Мне кажется, что все это запугивание реформой связано с неполнотой стратегического анализа, свойственного политической борьбе, а именно борьбе в поле политической власти. И сегодня роль теории, мне представляется, состоит как раз вот в этом: не излагать глобальную систематичность, которая все расставит вновь по своим местам, но анализировать властные механизмы в их особенности, засекать их связи, их протяженность и мало-помалу строить стратегическое знание. И если «традиционные партии вновь восстановили свое превосходство над левыми», а также и над разными способами борьбы, которые те не контролировали, то одной из причин этого (среди множества других) было то, что для того чтобы анализировать их развертывание и воздействия, мы обзавелись крайне неудовлетворительной логикой.
А теория как ящик с инструментами означает следующее:
— что надо не строить какую-то систему, а создавать оснастку: некую логику, свойственную отношениям власти и тем видам борьбы, которые разворачиваются вокруг них;
— что эти исследования могут совершаться лишь мало-помалу, исходя из некоего размышления (в некоторых его измерениях с необходимостью исторического) над различными ситуациями.
***
(ЗАДАНИЕ A):
Ответьте по отрывку о теории как ящике с инструментами:
(i) В чем, согласно отрывку, сегодня состоит роль теории?
(ii) Какой логикой, по словам отрывка, «мы обзавелись» для анализа развертывания и воздействий разных способов борьбы?
(iii) Что, согласно отрывку, надо создавать вместо того, чтобы строить систему?
(ЗАДАНИЕ B): Продолжите отрывок о теории как ящике с инструментами, начав после его последнего предложения.
Материал ниже существует отдельно от отрывка и с ним не связан.
***
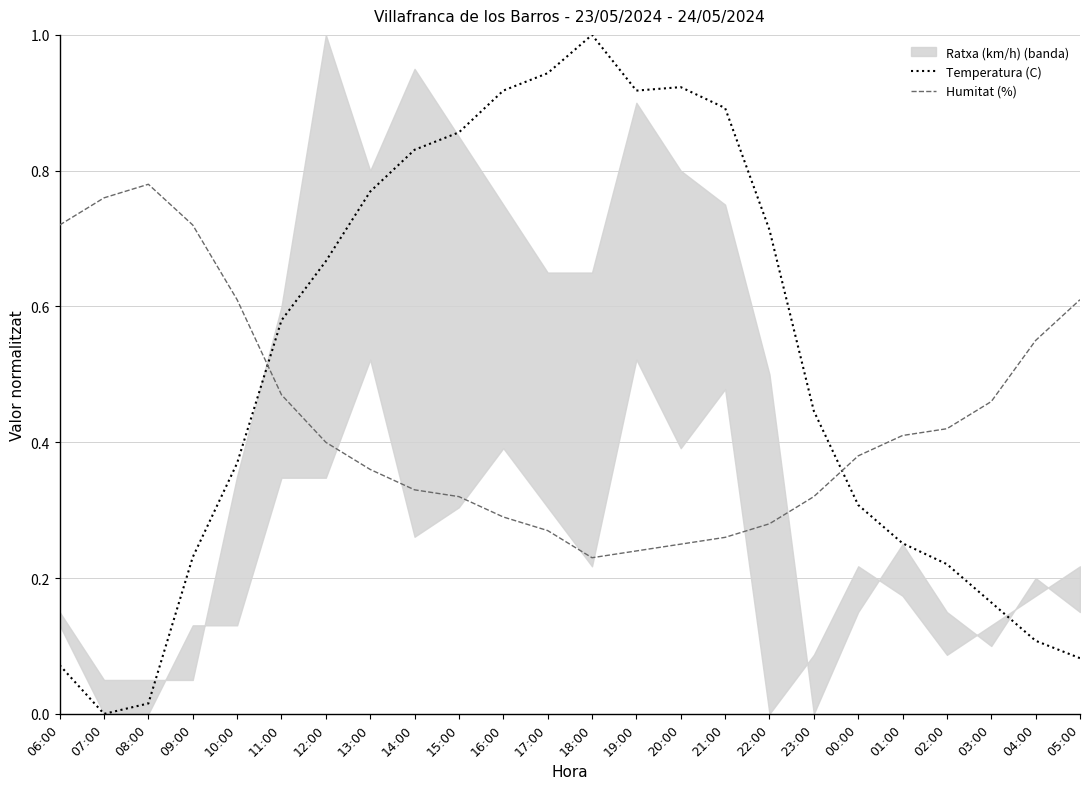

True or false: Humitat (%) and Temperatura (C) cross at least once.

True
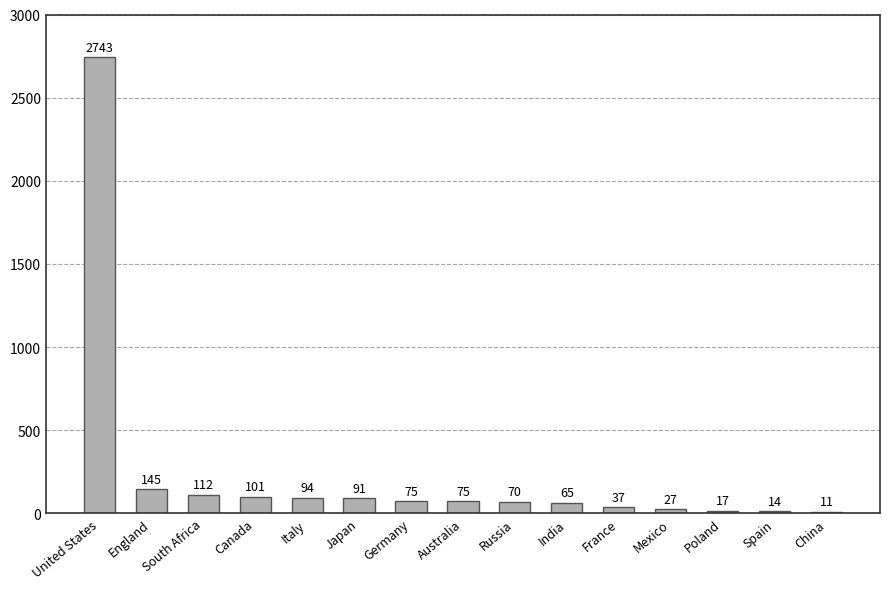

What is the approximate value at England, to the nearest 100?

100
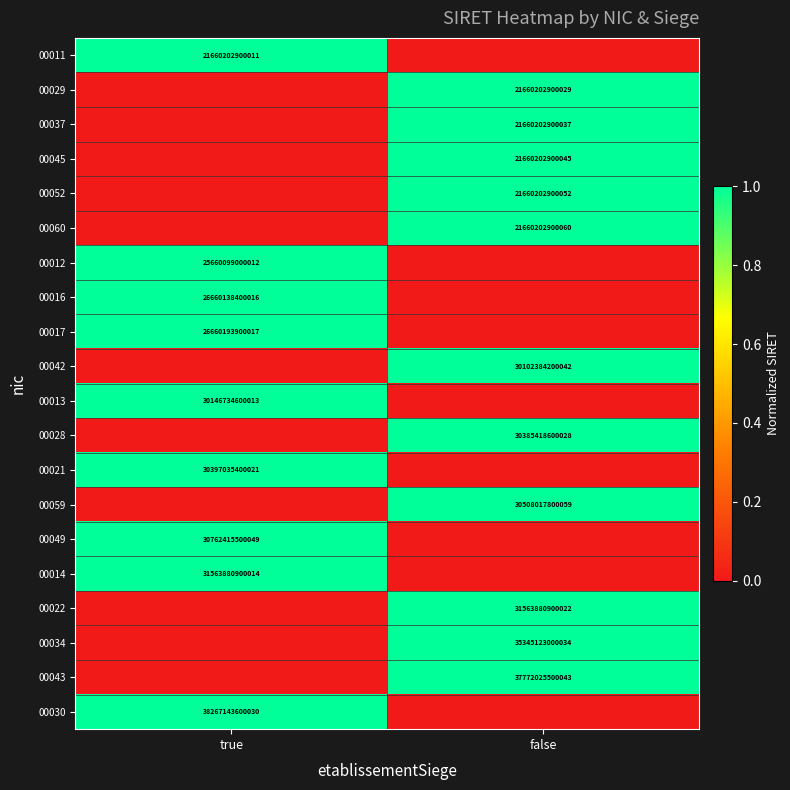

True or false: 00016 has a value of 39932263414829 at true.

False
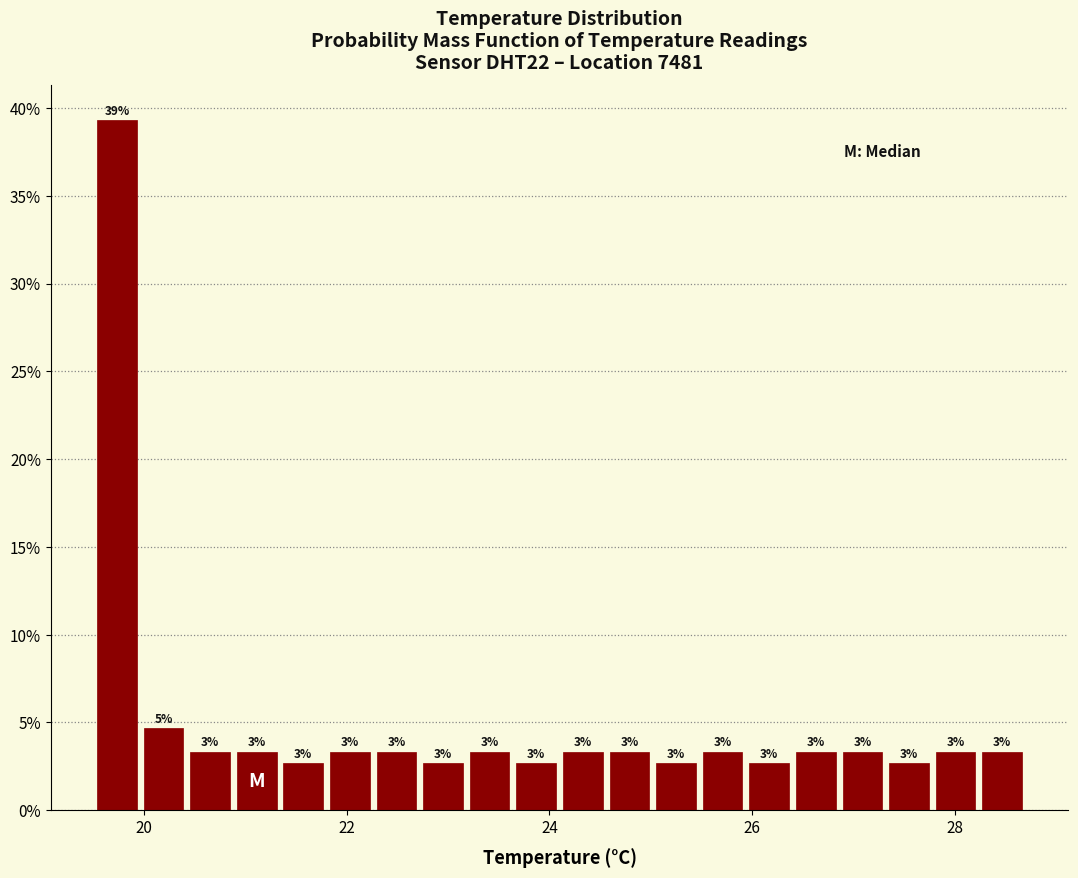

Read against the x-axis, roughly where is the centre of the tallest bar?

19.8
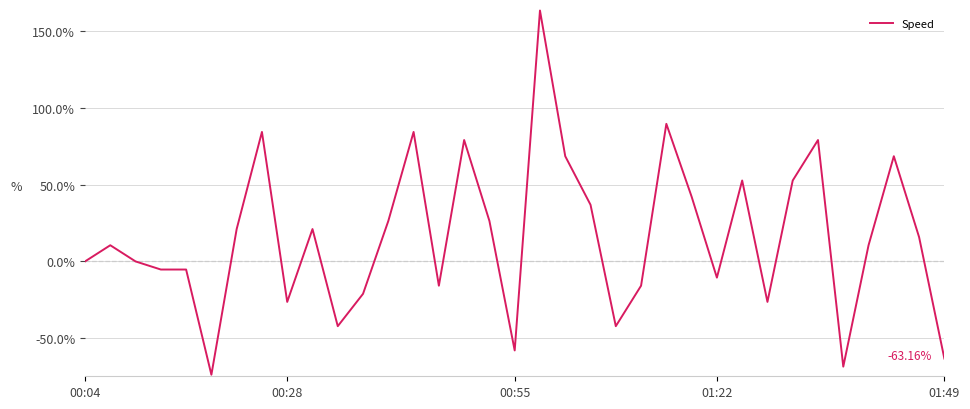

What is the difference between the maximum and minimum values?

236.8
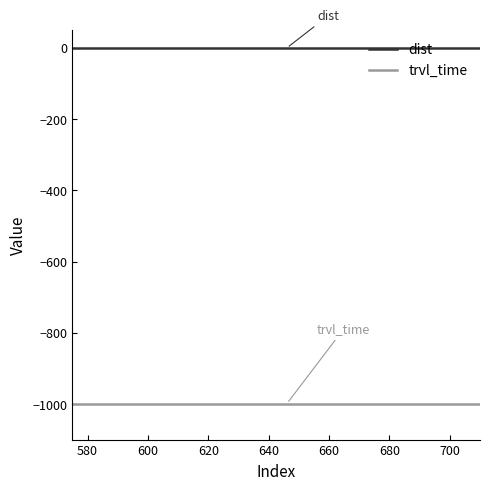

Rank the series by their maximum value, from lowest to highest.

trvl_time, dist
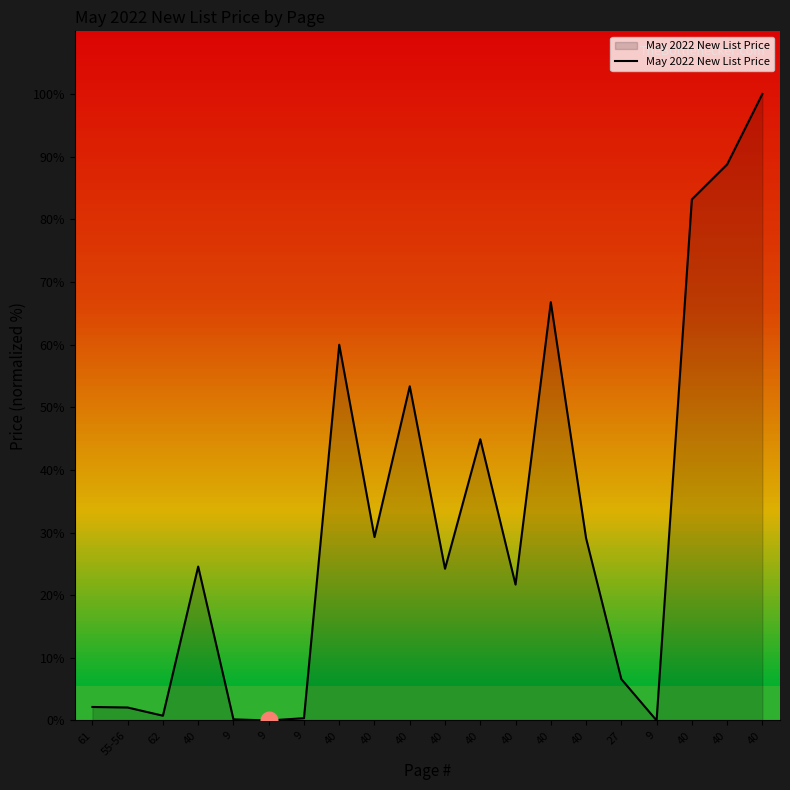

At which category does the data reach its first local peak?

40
***
(РЕЗУЛЬТАТ ВЫПОЛНЕНИЯ A):
(i) Роль теории не в том, чтобы излагать глобальную систематичность, а в том, чтобы анализировать властные механизмы в их особенности, засекать их связи и протяженность и мало-помалу строить стратегическое знание.
(ii) Крайне неудовлетворительной логикой.
(iii) Оснастку, то есть логику, свойственную отношениям власти и тем видам борьбы, которые разворачиваются вокруг них.

(РЕЗУЛЬТАТ ВЫПОЛНЕНИЯ B):
N. В.: Эти вопросы мне были заданы письменно. И я ответил на них точно так же, хотя и безо всякого приготовления, и на деле ничего не меняя в самом первом написании. Но не из-за веры в достоинства непринужденности, а ради того, чтобы оставить за выдвигаемыми утверждениями свойство предположения и намеренной неопределенности. И то, что я здесь сказал, является не «тем, что я думаю», но подчас тем, насчет чего меня терзают сомнения, можем ли мы это не мыслить.
ДИСЦИПЛИНАРНОЕ ОБЩЕСТВО В КРИЗИСЕ[78]
— Каковы отношения между Вашей теорией власти и классическим пониманием власти? И что же нового содержится в Вашей теории?
— Отличается вовсе не теория власти, отличается сам ее предмет и точка зрения на неё. Ведь в общем теория власти говорит о власти на языке права и ставит вопрос о её законности, границах и происхождении. Мои же исследования обращаются к техникам и технологии власти. Они сосредоточены на изучении того, как власть властвует и заставляет себе повиноваться. Начиная с XVII и XVIII столетий подобная технология развилась необычайно, но все-таки вообще не исследовалась. А ведь современное общество породило разнообразные способы сопротивления власти, такие, как феминизм, студенческие движения, и отношения между подобными видами сопротивления и техниками власти создают интересный объект исследования.
— Предметом Вашего рассмотрения является именно французское общество. До какой же степени результаты Ваших исследований могли бы притязать на всеобщность? Приложимы ли они непосредственно, например, к обществу японскому?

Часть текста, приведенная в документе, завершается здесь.